Bisa diduga bahwa konsumen remaja adalah mereka yang banyak menduduki segmen atas dalam piramida ini. Creator, walau jumlahnya sedikit—mungkin hanya 0,1%, memberikan pengaruh lebih dari 50% konsumen. Sebuah komplain dari para creator atau conversationalist akan menyebar kepada ribuan atau jutaan konsumen dalam waktu sangat singkat.
Oleh karena itu merek-merek yang membidik segmen di bawah piramida
ini akan beruntung. Mereka masih akan menikmati banyak kestabilan.
Maklum, mereka yang berusia diatas 40 tahun banyak yang masuk dalam grup
inactive, spectator, atau joiner. Mereka sungguh pasif dalam aktivitas media sosial dan selalu menjadi grup yang ketinggalan informasi.
Merek-merek yang membidik pasar remaja pun, tidak akan memiliki
dampak yang sama.

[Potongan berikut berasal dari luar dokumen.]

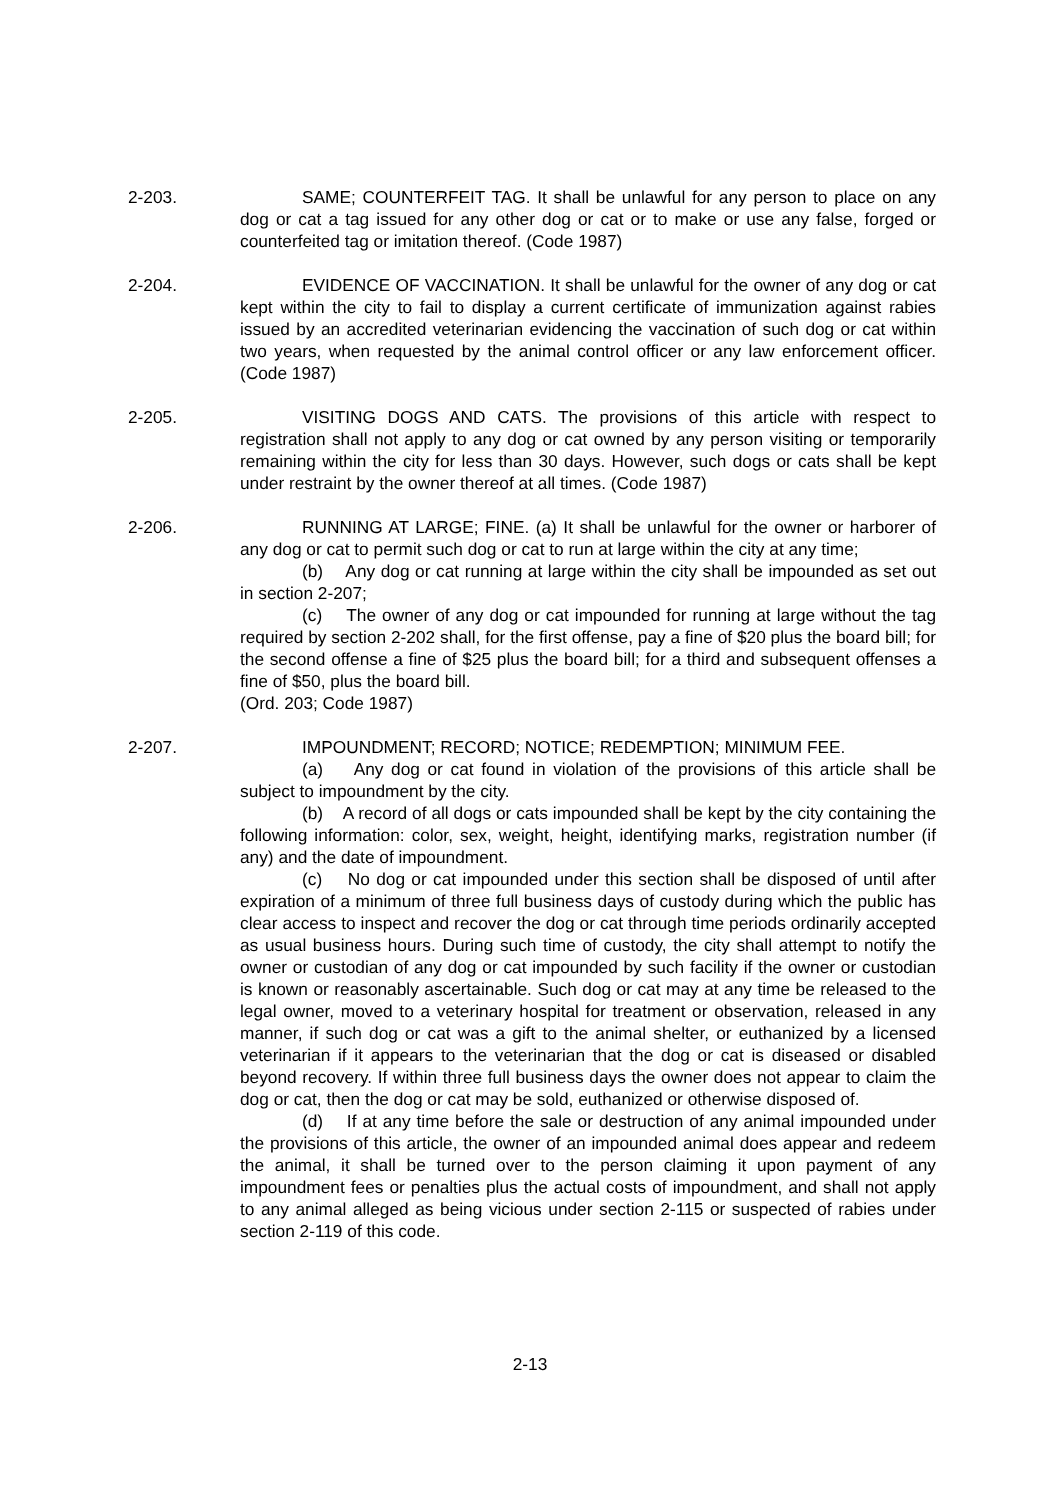2-203. SAME; COUNTERFEIT TAG. It shall be unlawful for any person to place on any dog or cat a tag issued for any other dog or cat or to make or use any false, forged or counterfeited tag or imitation thereof. (Code 1987)
2-204. EVIDENCE OF VACCINATION. It shall be unlawful for the owner of any dog or cat kept within the city to fail to display a current certificate of immunization against rabies issued by an accredited veterinarian evidencing the vaccination of such dog or cat within two years, when requested by the animal control officer or any law enforcement officer. (Code 1987)
2-205. VISITING DOGS AND CATS. The provisions of this article with respect to registration shall not apply to any dog or cat owned by any person visiting or temporarily remaining within the city for less than 30 days. However, such dogs or cats shall be kept under restraint by the owner thereof at all times. (Code 1987)
2-206. RUNNING AT LARGE; FINE. (a) It shall be unlawful for the owner or harborer of any dog or cat to permit such dog or cat to run at large within the city at any time;
(b) Any dog or cat running at large within the city shall be impounded as set out in section 2-207;
(c) The owner of any dog or cat impounded for running at large without the tag required by section 2-202 shall, for the first offense, pay a fine of $20 plus the board bill; for the second offense a fine of $25 plus the board bill; for a third and subsequent offenses a fine of $50, plus the board bill.
(Ord. 203; Code 1987)
2-207. IMPOUNDMENT; RECORD; NOTICE; REDEMPTION; MINIMUM FEE.
(a) Any dog or cat found in violation of the provisions of this article shall be subject to impoundment by the city.
(b) A record of all dogs or cats impounded shall be kept by the city containing the following information: color, sex, weight, height, identifying marks, registration number (if any) and the date of impoundment.
(c) No dog or cat impounded under this section shall be disposed of until after expiration of a minimum of three full business days of custody during which the public has clear access to inspect and recover the dog or cat through time periods ordinarily accepted as usual business hours. During such time of custody, the city shall attempt to notify the owner or custodian of any dog or cat impounded by such facility if the owner or custodian is known or reasonably ascertainable. Such dog or cat may at any time be released to the legal owner, moved to a veterinary hospital for treatment or observation, released in any manner, if such dog or cat was a gift to the animal shelter, or euthanized by a licensed veterinarian if it appears to the veterinarian that the dog or cat is diseased or disabled beyond recovery. If within three full business days the owner does not appear to claim the dog or cat, then the dog or cat may be sold, euthanized or otherwise disposed of.
(d) If at any time before the sale or destruction of any animal impounded under the provisions of this article, the owner of an impounded animal does appear and redeem the animal, it shall be turned over to the person claiming it upon payment of any impoundment fees or penalties plus the actual costs of impoundment, and shall not apply to any animal alleged as being vicious under section 2-115 or suspected of rabies under section 2-119 of this code.
2-13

Ada beberapa industri yang memang sensitif terhadap
media sosial, seperti industri kuliner, fashion, dan otomotif.
Ketergantungan industri ini terhadap media sosial semakin besar.
Di satu sisi, justru ini bisa menjadi kesempatan bagi merek yang
cerdas memanfaatkannya. Mereka akan mendapati biaya komunikasi yang
lebih efisien. Mereka akan menikmati pembangunan merek yang lebih cepat.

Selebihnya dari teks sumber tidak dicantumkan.